» **INSTRUCTIONS TO FOLLOW**
Your task is to print all of the data word for word.
──────── DATA RECORDS
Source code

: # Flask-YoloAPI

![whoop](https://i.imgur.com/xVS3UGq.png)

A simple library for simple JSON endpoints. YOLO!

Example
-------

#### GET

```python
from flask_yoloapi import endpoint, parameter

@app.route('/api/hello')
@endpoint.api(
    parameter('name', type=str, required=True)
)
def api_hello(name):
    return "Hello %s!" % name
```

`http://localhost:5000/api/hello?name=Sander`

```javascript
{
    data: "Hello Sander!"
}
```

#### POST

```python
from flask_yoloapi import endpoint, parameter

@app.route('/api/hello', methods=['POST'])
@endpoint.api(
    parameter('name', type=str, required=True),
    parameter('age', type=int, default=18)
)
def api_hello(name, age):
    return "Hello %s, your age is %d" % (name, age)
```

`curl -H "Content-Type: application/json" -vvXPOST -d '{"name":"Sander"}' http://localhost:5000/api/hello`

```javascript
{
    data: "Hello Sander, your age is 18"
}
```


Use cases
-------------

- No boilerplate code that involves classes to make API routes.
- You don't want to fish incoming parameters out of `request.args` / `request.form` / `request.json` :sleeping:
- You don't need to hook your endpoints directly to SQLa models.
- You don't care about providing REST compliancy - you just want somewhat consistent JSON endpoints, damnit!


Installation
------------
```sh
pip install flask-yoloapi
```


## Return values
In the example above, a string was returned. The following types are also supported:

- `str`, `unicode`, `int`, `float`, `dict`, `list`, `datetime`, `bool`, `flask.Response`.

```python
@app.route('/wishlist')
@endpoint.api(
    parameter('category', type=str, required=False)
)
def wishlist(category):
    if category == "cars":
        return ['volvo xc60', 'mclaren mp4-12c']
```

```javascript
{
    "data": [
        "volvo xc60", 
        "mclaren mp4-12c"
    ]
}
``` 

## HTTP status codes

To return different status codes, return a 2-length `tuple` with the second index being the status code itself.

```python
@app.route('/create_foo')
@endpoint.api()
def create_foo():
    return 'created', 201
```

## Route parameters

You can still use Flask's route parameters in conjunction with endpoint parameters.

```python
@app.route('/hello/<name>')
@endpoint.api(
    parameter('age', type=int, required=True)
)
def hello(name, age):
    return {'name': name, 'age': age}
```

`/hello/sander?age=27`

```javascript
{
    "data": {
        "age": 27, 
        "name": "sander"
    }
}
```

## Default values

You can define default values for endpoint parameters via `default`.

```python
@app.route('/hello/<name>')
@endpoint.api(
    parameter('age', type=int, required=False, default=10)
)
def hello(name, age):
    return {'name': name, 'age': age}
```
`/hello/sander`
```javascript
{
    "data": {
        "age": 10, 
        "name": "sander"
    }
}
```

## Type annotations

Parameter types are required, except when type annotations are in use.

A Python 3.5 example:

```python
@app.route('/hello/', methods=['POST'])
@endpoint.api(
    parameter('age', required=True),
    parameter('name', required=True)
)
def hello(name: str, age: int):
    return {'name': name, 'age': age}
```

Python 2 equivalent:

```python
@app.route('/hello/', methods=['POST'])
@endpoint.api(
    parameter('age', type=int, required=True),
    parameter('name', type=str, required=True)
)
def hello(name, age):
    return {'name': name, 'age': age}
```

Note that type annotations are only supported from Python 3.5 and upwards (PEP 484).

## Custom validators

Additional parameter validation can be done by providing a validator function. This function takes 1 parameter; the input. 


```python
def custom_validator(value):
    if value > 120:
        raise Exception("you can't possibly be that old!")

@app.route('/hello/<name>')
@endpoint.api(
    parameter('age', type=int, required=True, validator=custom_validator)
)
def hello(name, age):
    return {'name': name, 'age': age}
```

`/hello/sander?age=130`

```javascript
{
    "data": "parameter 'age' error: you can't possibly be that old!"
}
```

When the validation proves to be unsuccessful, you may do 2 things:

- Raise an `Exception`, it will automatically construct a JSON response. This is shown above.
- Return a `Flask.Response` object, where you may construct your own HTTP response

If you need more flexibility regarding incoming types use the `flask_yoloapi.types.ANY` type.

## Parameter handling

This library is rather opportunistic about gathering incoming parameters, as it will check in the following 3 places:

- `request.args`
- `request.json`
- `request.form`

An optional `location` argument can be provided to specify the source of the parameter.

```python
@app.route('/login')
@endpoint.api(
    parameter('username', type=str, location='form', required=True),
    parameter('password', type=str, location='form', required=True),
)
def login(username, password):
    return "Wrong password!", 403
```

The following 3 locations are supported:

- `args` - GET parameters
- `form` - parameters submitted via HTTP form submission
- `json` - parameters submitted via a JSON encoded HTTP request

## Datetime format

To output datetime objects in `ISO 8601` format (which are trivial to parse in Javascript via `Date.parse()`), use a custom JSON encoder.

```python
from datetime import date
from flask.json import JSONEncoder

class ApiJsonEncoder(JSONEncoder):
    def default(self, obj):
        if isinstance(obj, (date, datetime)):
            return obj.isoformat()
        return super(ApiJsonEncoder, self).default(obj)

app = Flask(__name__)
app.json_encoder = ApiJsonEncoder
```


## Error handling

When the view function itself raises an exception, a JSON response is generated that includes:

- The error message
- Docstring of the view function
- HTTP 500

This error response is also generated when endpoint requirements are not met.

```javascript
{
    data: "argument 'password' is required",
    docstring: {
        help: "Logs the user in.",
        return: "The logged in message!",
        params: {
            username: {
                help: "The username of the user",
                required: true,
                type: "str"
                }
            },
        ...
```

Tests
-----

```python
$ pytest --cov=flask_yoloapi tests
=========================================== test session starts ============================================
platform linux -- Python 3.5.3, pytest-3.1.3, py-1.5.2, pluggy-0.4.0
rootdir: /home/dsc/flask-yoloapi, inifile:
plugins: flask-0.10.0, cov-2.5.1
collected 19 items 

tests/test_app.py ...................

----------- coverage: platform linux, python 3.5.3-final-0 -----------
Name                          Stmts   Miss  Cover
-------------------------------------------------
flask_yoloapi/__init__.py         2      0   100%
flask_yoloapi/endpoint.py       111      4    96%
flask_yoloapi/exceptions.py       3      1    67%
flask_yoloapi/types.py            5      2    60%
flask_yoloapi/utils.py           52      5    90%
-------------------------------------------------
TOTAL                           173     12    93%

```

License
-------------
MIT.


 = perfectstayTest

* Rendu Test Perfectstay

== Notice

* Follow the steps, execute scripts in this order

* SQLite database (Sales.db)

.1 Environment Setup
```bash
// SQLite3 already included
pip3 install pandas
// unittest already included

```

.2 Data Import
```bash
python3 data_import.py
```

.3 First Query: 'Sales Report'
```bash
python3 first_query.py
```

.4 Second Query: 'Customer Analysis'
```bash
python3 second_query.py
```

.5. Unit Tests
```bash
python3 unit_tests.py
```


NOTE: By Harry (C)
────────────────
» **WRITTEN SOLUTION**
Source code

: # Flask-YoloAPI

![whoop](https://i.imgur.com/xVS3UGq.png)

A simple library for simple JSON endpoints. YOLO!

Example
-------

#### GET

```python
from flask_yoloapi import endpoint, parameter

@app.route('/api/hello')
@endpoint.api(
    parameter('name', type=str, required=True)
)
def api_hello(name):
    return "Hello %s!" % name
```

`http://localhost:5000/api/hello?name=Sander`

```javascript
{
    data: "Hello Sander!"
}
```

#### POST

```python
from flask_yoloapi import endpoint, parameter

@app.route('/api/hello', methods=['POST'])
@endpoint.api(
    parameter('name', type=str, required=True),
    parameter('age', type=int, default=18)
)
def api_hello(name, age):
    return "Hello %s, your age is %d" % (name, age)
```

`curl -H "Content-Type: application/json" -vvXPOST -d '{"name":"Sander"}' http://localhost:5000/api/hello`

```javascript
{
    data: "Hello Sander, your age is 18"
}
```


Use cases
-------------

- No boilerplate code that involves classes to make API routes.
- You don't want to fish incoming parameters out of `request.args` / `request.form` / `request.json` :sleeping:
- You don't need to hook your endpoints directly to SQLa models.
- You don't care about providing REST compliancy - you just want somewhat consistent JSON endpoints, damnit!


Installation
------------
```sh
pip install flask-yoloapi
```


## Return values
In the example above, a string was returned. The following types are also supported:

- `str`, `unicode`, `int`, `float`, `dict`, `list`, `datetime`, `bool`, `flask.Response`.

```python
@app.route('/wishlist')
@endpoint.api(
    parameter('category', type=str, required=False)
)
def wishlist(category):
    if category == "cars":
        return ['volvo xc60', 'mclaren mp4-12c']
```

```javascript
{
    "data": [
        "volvo xc60", 
        "mclaren mp4-12c"
    ]
}
``` 

## HTTP status codes

To return different status codes, return a 2-length `tuple` with the second index being the status code itself.

```python
@app.route('/create_foo')
@endpoint.api()
def create_foo():
    return 'created', 201
```

## Route parameters

You can still use Flask's route parameters in conjunction with endpoint parameters.

```python
@app.route('/hello/<name>')
@endpoint.api(
    parameter('age', type=int, required=True)
)
def hello(name, age):
    return {'name': name, 'age': age}
```

`/hello/sander?age=27`

```javascript
{
    "data": {
        "age": 27, 
        "name": "sander"
    }
}
```

## Default values

You can define default values for endpoint parameters via `default`.

```python
@app.route('/hello/<name>')
@endpoint.api(
    parameter('age', type=int, required=False, default=10)
)
def hello(name, age):
    return {'name': name, 'age': age}
```
`/hello/sander`
```javascript
{
    "data": {
        "age": 10, 
        "name": "sander"
    }
}
```

## Type annotations

Parameter types are required, except when type annotations are in use.

A Python 3.5 example:

```python
@app.route('/hello/', methods=['POST'])
@endpoint.api(
    parameter('age', required=True),
    parameter('name', required=True)
)
def hello(name: str, age: int):
    return {'name': name, 'age': age}
```

Python 2 equivalent:

```python
@app.route('/hello/', methods=['POST'])
@endpoint.api(
    parameter('age', type=int, required=True),
    parameter('name', type=str, required=True)
)
def hello(name, age):
    return {'name': name, 'age': age}
```

Note that type annotations are only supported from Python 3.5 and upwards (PEP 484).

## Custom validators

Additional parameter validation can be done by providing a validator function. This function takes 1 parameter; the input. 


```python
def custom_validator(value):
    if value > 120:
        raise Exception("you can't possibly be that old!")

@app.route('/hello/<name>')
@endpoint.api(
    parameter('age', type=int, required=True, validator=custom_validator)
)
def hello(name, age):
    return {'name': name, 'age': age}
```

`/hello/sander?age=130`

```javascript
{
    "data": "parameter 'age' error: you can't possibly be that old!"
}
```

When the validation proves to be unsuccessful, you may do 2 things:

- Raise an `Exception`, it will automatically construct a JSON response. This is shown above.
- Return a `Flask.Response` object, where you may construct your own HTTP response

If you need more flexibility regarding incoming types use the `flask_yoloapi.types.ANY` type.

## Parameter handling

This library is rather opportunistic about gathering incoming parameters, as it will check in the following 3 places:

- `request.args`
- `request.json`
- `request.form`

An optional `location` argument can be provided to specify the source of the parameter.

```python
@app.route('/login')
@endpoint.api(
    parameter('username', type=str, location='form', required=True),
    parameter('password', type=str, location='form', required=True),
)
def login(username, password):
    return "Wrong password!", 403
```

The following 3 locations are supported:

- `args` - GET parameters
- `form` - parameters submitted via HTTP form submission
- `json` - parameters submitted via a JSON encoded HTTP request

## Datetime format

To output datetime objects in `ISO 8601` format (which are trivial to parse in Javascript via `Date.parse()`), use a custom JSON encoder.

```python
from datetime import date
from flask.json import JSONEncoder

class ApiJsonEncoder(JSONEncoder):
    def default(self, obj):
        if isinstance(obj, (date, datetime)):
            return obj.isoformat()
        return super(ApiJsonEncoder, self).default(obj)

app = Flask(__name__)
app.json_encoder = ApiJsonEncoder
```


## Error handling

When the view function itself raises an exception, a JSON response is generated that includes:

- The error message
- Docstring of the view function
- HTTP 500

This error response is also generated when endpoint requirements are not met.

```javascript
{
    data: "argument 'password' is required",
    docstring: {
        help: "Logs the user in.",
        return: "The logged in message!",
        params: {
            username: {
                help: "The username of the user",
                required: true,
                type: "str"
                }
            },
        ...
```

Tests
-----

```python
$ pytest --cov=flask_yoloapi tests
=========================================== test session starts ============================================
platform linux -- Python 3.5.3, pytest-3.1.3, py-1.5.2, pluggy-0.4.0
rootdir: /home/dsc/flask-yoloapi, inifile:
plugins: flask-0.10.0, cov-2.5.1
collected 19 items 

tests/test_app.py ...................

----------- coverage: platform linux, python 3.5.3-final-0 -----------
Name                          Stmts   Miss  Cover
-------------------------------------------------
flask_yoloapi/__init__.py         2      0   100%
flask_yoloapi/endpoint.py       111      4    96%
flask_yoloapi/exceptions.py       3      1    67%
flask_yoloapi/types.py            5      2    60%
flask_yoloapi/utils.py           52      5    90%
-------------------------------------------------
TOTAL                           173     12    93%

```

License
-------------
MIT.


 = perfectstayTest

* Rendu Test Perfectstay

== Notice

* Follow the steps, execute scripts in this order

* SQLite database (Sales.db)

.1 Environment Setup
```bash
// SQLite3 already included
pip3 install pandas
// unittest already included

```

.2 Data Import
```bash
python3 data_import.py
```

.3 First Query: 'Sales Report'
```bash
python3 first_query.py
```

.4 Second Query: 'Customer Analysis'
```bash
python3 second_query.py
```

.5. Unit Tests
```bash
python3 unit_tests.py
```


NOTE: By Harry (C)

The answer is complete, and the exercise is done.